Fashion design at UA measures up to schools in cities like New York
By Evan Edwards
TUSCALOOSA — New York, Los Angeles and Chicago are just a few of the places that might come to mind when you think of the location of a fashion school.
However, the University of Alabama tops many people’s lists when they choose to study design or fashion merchandising.
Despite the array of city-based art schools across the country, UA proves that bustling streets and metro cards are not necessary to receive a credible fashion degree.
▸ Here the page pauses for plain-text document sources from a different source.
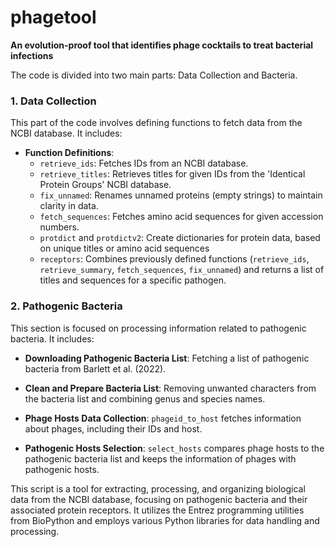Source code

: # phagetool
**An evolution-proof tool that identifies phage cocktails to treat bacterial infections**

The code is divided into two main parts: Data Collection and Bacteria.

### 1. Data Collection
This part of the code involves defining functions to fetch data from the NCBI database. It includes:

- **Function Definitions**:
    - `retrieve_ids`: Fetches IDs from an NCBI database.
    - `retrieve_titles`: Retrieves titles for given IDs from the 'Identical Protein Groups' NCBI database.
    - `fix_unnamed`: Renames unnamed proteins (empty strings) to maintain clarity in data.
    - `fetch_sequences`: Fetches amino acid sequences for given accession numbers.
    - `protdict` and `protdictv2`: Create dictionaries for protein data, based on unique titles or amino acid sequences
    - `receptors`: Combines previously defined functions (`retrieve_ids`, `retrieve_summary`, `fetch_sequences`, `fix_unnamed`) and returns a list of titles and sequences for a specific pathogen.

### 2. Pathogenic Bacteria
This section is focused on processing information related to pathogenic bacteria. It includes:

- **Downloading Pathogenic Bacteria List**: Fetching a list of pathogenic bacteria from Barlett et al. (2022).
  
- **Clean and Prepare Bacteria List**: Removing unwanted characters from the bacteria list and combining genus and species names.

- **Phage Hosts Data Collection**: `phageid_to_host` fetches information about phages, including their IDs and host.

- **Pathogenic Hosts Selection**: `select_hosts` compares phage hosts to the pathogenic bacteria list and keeps the information of phages with pathogenic hosts.
  

This script is a tool for extracting, processing, and organizing biological data from the NCBI database, focusing on pathogenic bacteria and their associated protein receptors. It utilizes the Entrez programming utilities from BioPython and employs various Python libraries for data handling and processing.
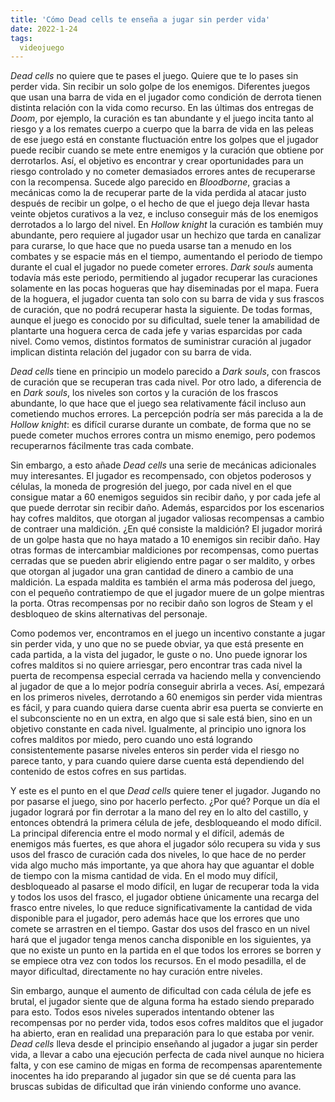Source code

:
 ```yaml
---
title: 'Cómo Dead cells te enseña a jugar sin perder vida'
date: 2022-1-24
tags:
  videojuego
---
```

*Dead cells* no quiere que te pases el juego. Quiere que te lo pases sin perder vida. Sin recibir un solo golpe de los enemigos. Diferentes juegos que usan una barra de vida en el jugador como condición de derrota tienen distinta relación con la vida como recurso. En las últimas dos entregas de *Doom*, por ejemplo, la curación es tan abundante y el juego incita tanto al riesgo y a los remates cuerpo a cuerpo que la barra de vida en las peleas de ese juego está en constante fluctuación entre los golpes que el jugador puede recibir cuando se mete entre enemigos y la curación que obtiene por derrotarlos. Así, el objetivo es encontrar y crear oportunidades para un riesgo controlado y no cometer demasiados errores antes de recuperarse con la recompensa. Sucede algo parecido en *Bloodborne*, gracias a mecánicas como la de recuperar parte de la vida perdida al atacar justo después de recibir un golpe, o el hecho de que el juego deja llevar hasta veinte objetos curativos a la vez, e incluso conseguir más de los enemigos derrotados a lo largo del nivel. En *Hollow knight* la curación es también muy abundante, pero requiere al jugador usar un hechizo que tarda en canalizar para curarse, lo que hace que no pueda usarse tan a menudo en los combates y se espacie más en el tiempo, aumentando el periodo de tiempo durante el cual el jugador no puede cometer errores. *Dark souls* aumenta todavía más este periodo, permitiendo al jugador recuperar las curaciones solamente en las pocas hogueras que hay diseminadas por el mapa. Fuera de la hoguera, el jugador cuenta tan solo con su barra de vida y sus frascos de curación, que no podrá recuperar hasta la siguiente. De todas formas, aunque el juego es conocido por su dificultad, suele tener la amabilidad de plantarte una hoguera cerca de cada jefe y varias esparcidas por cada nivel. Como vemos, distintos formatos de suministrar curación al jugador implican distinta relación del jugador con su barra de vida.

*Dead cells* tiene en principio un modelo parecido a *Dark souls*, con frascos de curación que se recuperan tras cada nivel. Por otro lado, a diferencia de en *Dark souls*, los niveles son cortos y la curación de los frascos abundante, lo que hace que el juego sea relativamente fácil incluso aun cometiendo muchos errores. La percepción podría ser más parecida a la de *Hollow knight*: es difícil curarse durante un combate, de forma que no se puede cometer muchos errores contra un mismo enemigo, pero podemos recuperarnos fácilmente tras cada combate.

Sin embargo, a esto añade *Dead cells* una serie de mecánicas adicionales muy interesantes. El jugador es recompensado, con objetos poderosos y células, la moneda de progresión del juego, por cada nivel en el que consigue matar a 60 enemigos seguidos sin recibir daño, y por cada jefe al que puede derrotar sin recibir daño. Además, esparcidos por los escenarios hay cofres malditos, que otorgan al jugador valiosas recompensas a cambio de contraer una maldición. ¿En qué consiste la maldición? El jugador morirá de un golpe hasta que no haya matado a 10 enemigos sin recibir daño. Hay otras formas de intercambiar maldiciones por recompensas, como puertas cerradas que se pueden abrir eligiendo entre pagar o ser maldito, y orbes que otorgan al jugador una gran cantidad de dinero a cambio de una maldición. La espada maldita es también el arma más poderosa del juego, con el pequeño contratiempo de que el jugador muere de un golpe mientras la porta. Otras recompensas por no recibir daño son logros de Steam y el desbloqueo de skins alternativas del personaje.

Como podemos ver, encontramos en el juego un incentivo constante a jugar sin perder vida, y uno que no se puede obviar, ya que está presente en cada partida, a la vista del jugador, le guste o no. Uno puede ignorar los cofres malditos si no quiere arriesgar, pero encontrar tras cada nivel la puerta de recompensa especial cerrada va haciendo mella y convenciendo al jugador de que a lo mejor podría conseguir abrirla a veces. Así, empezará en los primeros niveles, derrotando a 60 enemigos sin perder vida mientras es fácil, y para cuando quiera darse cuenta abrir esa puerta se convierte en el subconsciente no en un extra, en algo que si sale está bien, sino en un objetivo constante en cada nivel. Igualmente, al principio uno ignora los cofres malditos por miedo, pero cuando uno está logrando consistentemente pasarse niveles enteros sin perder vida el riesgo no parece tanto, y para cuando quiere darse cuenta está dependiendo del contenido de estos cofres en sus partidas.

Y este es el punto en el que *Dead cells* quiere tener el jugador. Jugando no por pasarse el juego, sino por hacerlo perfecto. ¿Por qué? Porque un día el jugador logrará por fin derrotar a la mano del rey en lo alto del castillo, y entonces obtendrá la primera célula de jefe, desbloqueando el modo difícil. La principal diferencia entre el modo normal y el difícil, además de enemigos más fuertes, es que ahora el jugador sólo recupera su vida y sus usos del frasco de curación cada dos niveles, lo que hace de no perder vida algo mucho más importante, ya que ahora hay que aguantar el doble de tiempo con la misma cantidad de vida. En el modo muy difícil, desbloqueado al pasarse el modo difícil, en lugar de recuperar toda la vida y todos los usos del frasco, el jugador obtiene únicamente una recarga del frasco entre niveles, lo que reduce significativamente la cantidad de vida disponible para el jugador, pero además hace que los errores que uno comete se arrastren en el tiempo. Gastar dos usos del frasco en un nivel hará que el jugador tenga menos cancha disponible en los siguientes, ya que no existe un punto en la partida en el que todos los errores se borren y se empiece otra vez con todos los recursos. En el modo pesadilla, el de mayor dificultad, directamente no hay curación entre niveles.

Sin embargo, aunque el aumento de dificultad con cada célula de jefe es brutal, el jugador siente que de alguna forma ha estado siendo preparado para esto. Todos esos niveles superados intentando obtener las recompensas por no perder vida, todos esos cofres malditos que el jugador ha abierto, eran en realidad una preparación para lo que estaba por venir. *Dead cells* lleva desde el principio enseñando al jugador a jugar sin perder vida, a llevar a cabo una ejecución perfecta de cada nivel aunque no hiciera falta, y con ese camino de migas en forma de recompensas aparentemente inocentes ha ido preparando al jugador sin que se dé cuenta para las bruscas subidas de dificultad que irán viniendo conforme uno avance.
The sewing machines of Doster Hall, home base for the department of clothing, textiles and interior design, were actually once used by the season six winner of “Project Runway Allstars”—Anthony Williams.
In search for a unique resume, Haley Roach, a freshman majoring in apparel and textiles with a concentration in fashion retail, selected Alabama for her higher education experience.
“I chose Alabama because I wanted to stand out more in my degree,” Roach said. “I didn’t want to go to a big fashion school like FIT and be one of the millions.”
Roach, a native of Nashville, understands there is more knowledge to acquire when it comes to the fashion world.
“I’m in a lot of introduction classes right now, so it’s more of learning the basics and backgrounds,” Roach said. “Like the fabrics that make up clothes and the fibers and yarns that make up the fabric.”
Makenzie Tokes, a senior who is studying apparel design, said that it was her parents who encouraged her to attend the University of Alabama.
“My parents wanted me to study at a university instead of an art or design school in case I ended up not liking design and wouldn’t be able to change my major as easily as a four-year institution,” Tokes said.
Although Tokes, who is originally from Florida, did not decide to attend fashion schools like SCAD and FIT for undergraduate, she doesn’t count them out in future endeavors.
“I know they do courses for college graduates, so I may look into some of those to keep my skills going after graduating from UA,” Tokes said.
As for now, Tokes plans to move to Dallas over the summer and launch her own online store.
“If I decide Dallas is a good fit for my online boutique, I am going to open a storefront there and start manufacturing my designs in my store,” Tokes said.
Maggie Crow, a 2020 UA graduate who majored in apparel and textiles with a concentration in fashion retail, appreciates the versatile education she received as a fashion student.
“I think the fashion program at UA is elite, of course, but I personally like how much it stays on the business track and requires so many basic courses in business,” Crow said. “I still feel like I got an extremely well-rounded education—even if I don’t end up fully in the fashion industry.”
Crow also credits The University of Alabama’s elite stature for the numerous employment opportunities she has encountered.
“I’m super proud to be a Bama grad,” Crow said. “I have found, through jobs and internships that Alabama graduates have an excellent reputation in work industries.”